There is no cap on benefits for medical care in Illinois.  In the most serious of cases, it could cost millions.  You are entitled to whatever is reasonable and necessary.

This caller was savvy enough to know that this is a lie. A ridiculous lie at that.  It’s really sad and pathetic though.  Your job as an attorney is to look out for your client.  Sometimes you don’t file a trial motion because you need more evidence. Other times it’s because you think you will lose or are waiting on a deposition.  But to blow off your client with a terrible lie, especially when they are in so much pain, is disgusting.

The caller believed that this attorney is just overwhelmed with cases and I believe that’s likely true. Some bigger firms limit their lawyers to save money and it ends up hurting the clients, especially when they take every case that walks through the door.  When that happens, the more difficult cases which will take some time or effort often get pushed to the side.

It’s a solvable problem by switching attorneys, but it never should have gone this far.  In the meantime she’s suffered for months without medical treatment that she needs.  Medical care that can really help her.

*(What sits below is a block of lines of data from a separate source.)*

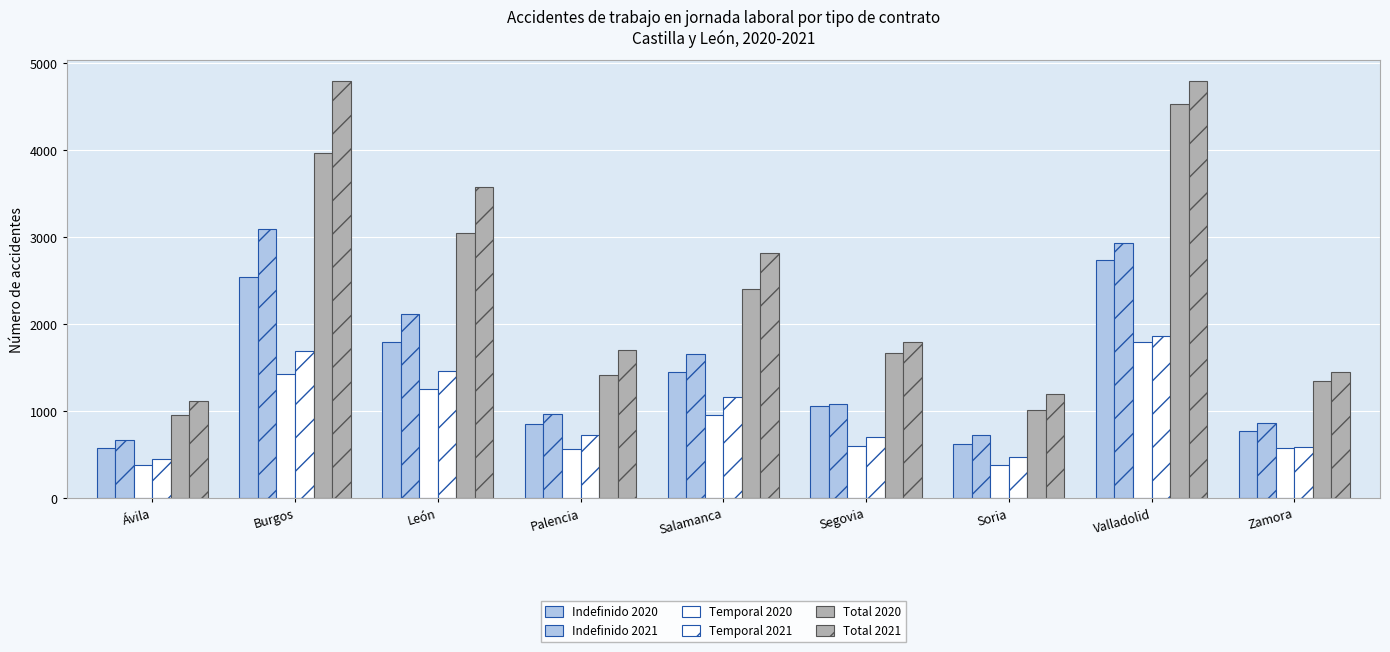

How many bars are there in each group?

6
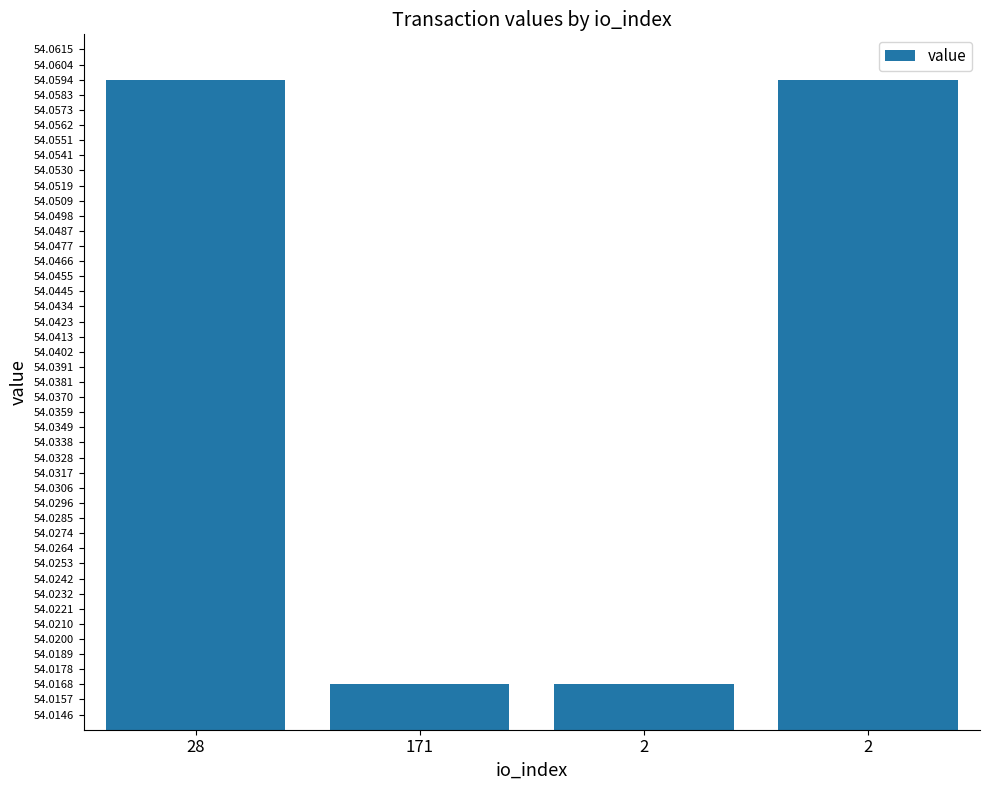

What is the value of the 3rd bar from the left?

54.0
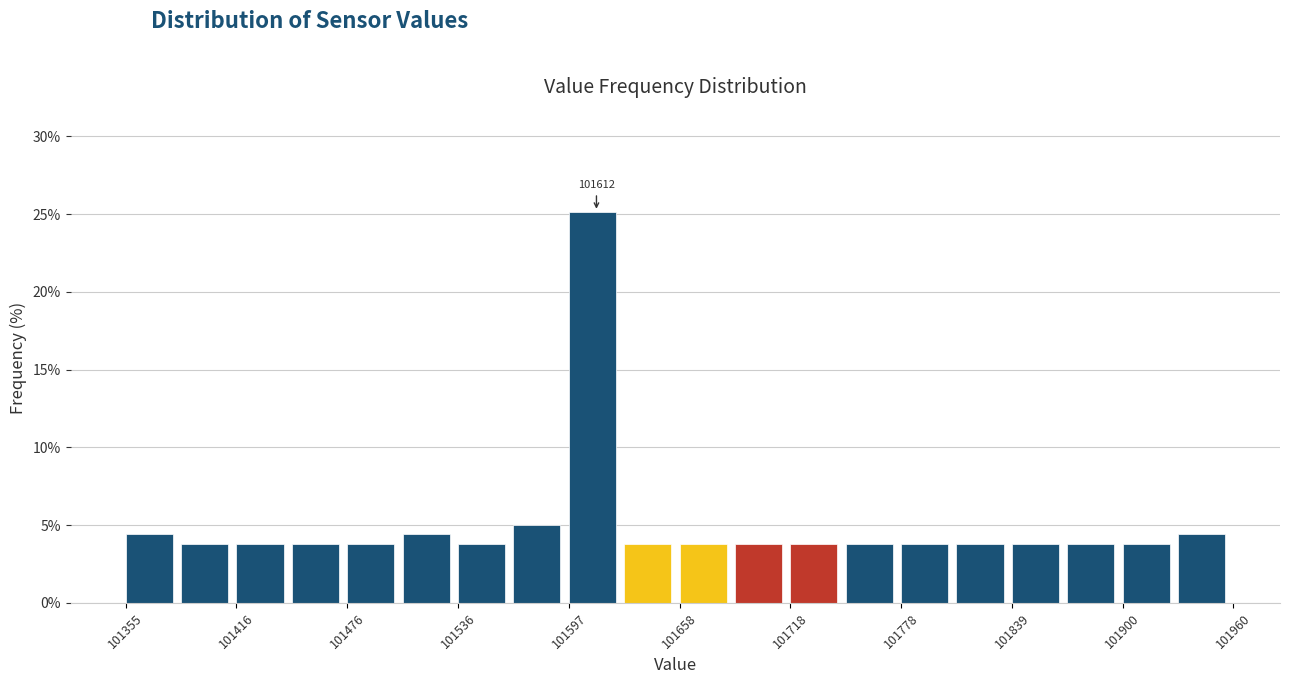

Read against the x-axis, roughly where is the centre of the tallest bar?

101610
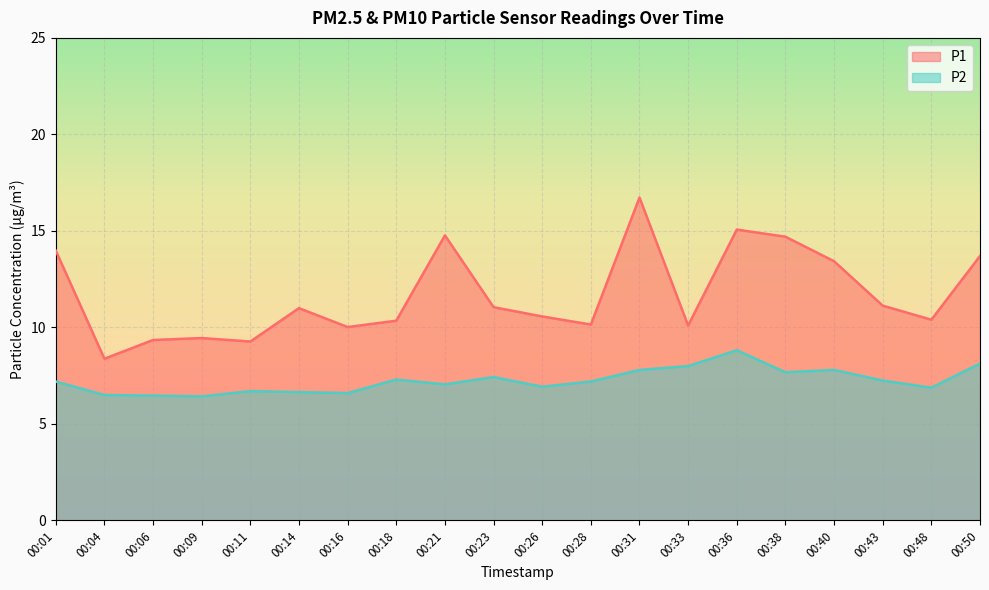

What is the sum of the P2 values at 00:31 and 00:48?

14.7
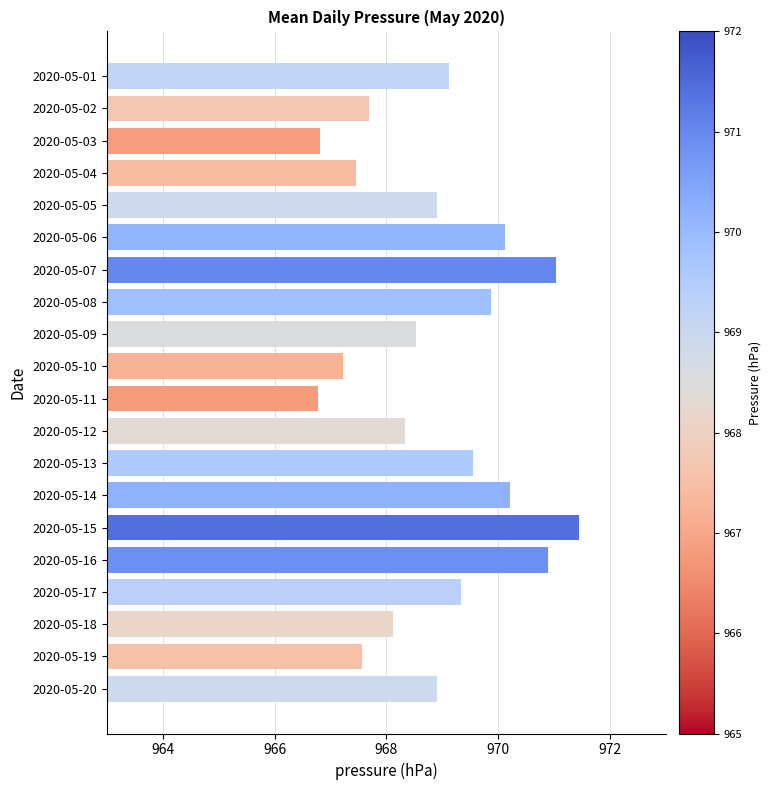

Is it true that the value at 2020-05-20 is 968.9?

True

As with all lawyer lies, you can’t be expected to know that you hired a scum bag.  However, if you suspect something is off, we strongly recommend you ask around with a different law firm.  It could be that something is true and you just didn’t know that’s how Illinois work comp law works.  Or in this case, it could be that the attorney is making stuff up even though you are suffering as a result.

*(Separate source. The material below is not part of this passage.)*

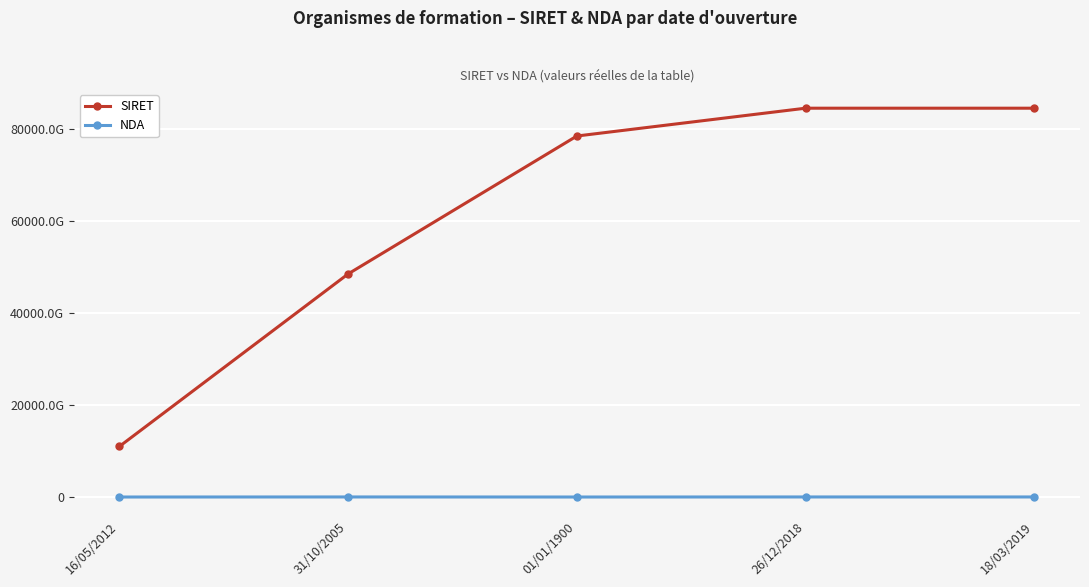

What is the maximum value shown in the chart?

84518868900028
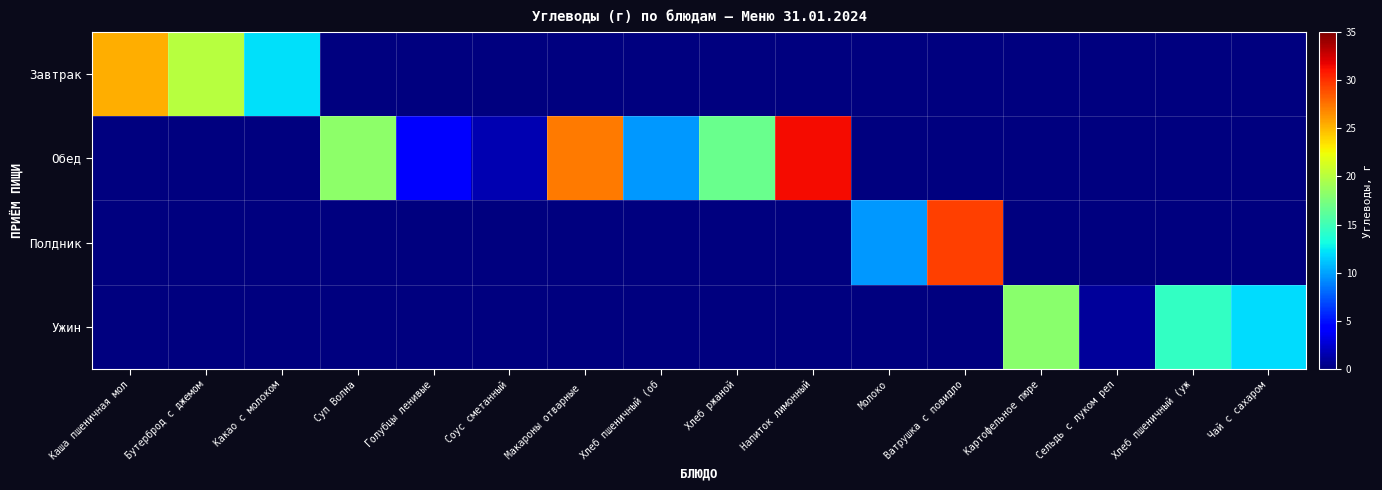

Rank the series at Молоко from highest to lowest value.

Полдник, Завтрак, Обед, Ужин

You are always welcome to reach out to us for free to discuss anything that concerns you.

Kelechi Osemele Wouldn’t Have This Problem If He Was On The Bears

Ok, I’ll be honest. I never heard of Kelechi Osemele  until the other day.  It was when I saw this article about how he plays for the New York Jets and needs shoulder surgery, but the team doesn’t want him to have it.

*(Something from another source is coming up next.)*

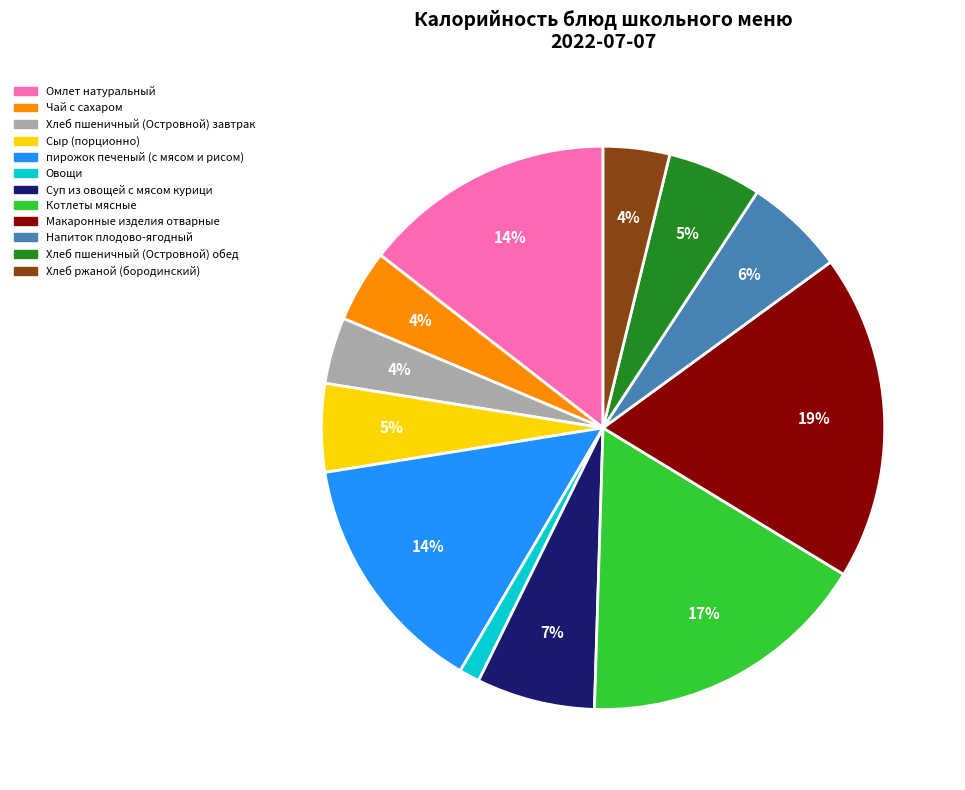

Is the sum of пирожок печеный (с мясом и рисом) and Напиток плодово-ягодный greater than half?

No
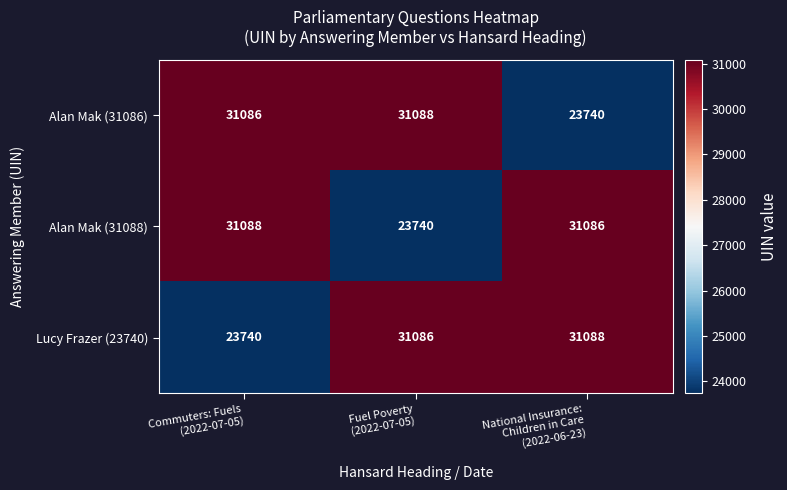

What is the smallest value displayed?

23740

Apparently he had a shoulder injury before the season started.  He was able to play with the torn labrum when the season started, but being a human battering ram for 70 plays a game has caused the injury to get worse.  Osemele wants to have surgery based on his orthopedic doctor’s recommendation.  Per the article, his position is that he aggravated the pre-existing condition in August and then again in their third game.

The Jets say he can play through the pain.  Unfortunately for them, the second and third opinion doctor say different.

Now the NFL does have a collective bargaining agreement with their players, but it doesn’t trump state law.  So if Osemele played for the Bears, you’d likely only hear that he had shoulder surgery and was placed on injured reserve.

That’s because under Illinois workers’ compensation law, the employer can’t dictate your medical care.  If you can prove your job aggravated a pre-existing condition (pretty easy in this case) and that your doctor thinks you need surgery from that, if you want it, you get to have it.

A lot of this reeks of the NFL shadiness when they tried to get players to shake off concussions.  They don’t care about the health of their workers and will abuse them when they can.

For Bears players though, they have the same protections as any other Illinois worker.  You could be a very important plumber on a construction job. If you tear your labrum and need surgery, your employer can’t tell you to wait until the job is finished.  Illinois work comp laws look out for your health.

Because they are entertainers, it’s weird to think of athletes as employees. This is no different than if an actor on Hamilton tore his ACL and needed off the production to have surgery.  Even if the show wouldn’t go on without them, they can choose to take care of their bodies above all else.

Hopefully the nonsense with this player goes away, he gets better and is able to return to a productive career.  Bottom line though is that Illinois has great laws that protect you if you are hurt on the job. You are allowed to think about your long term health and get the treatment your doctor thinks you need.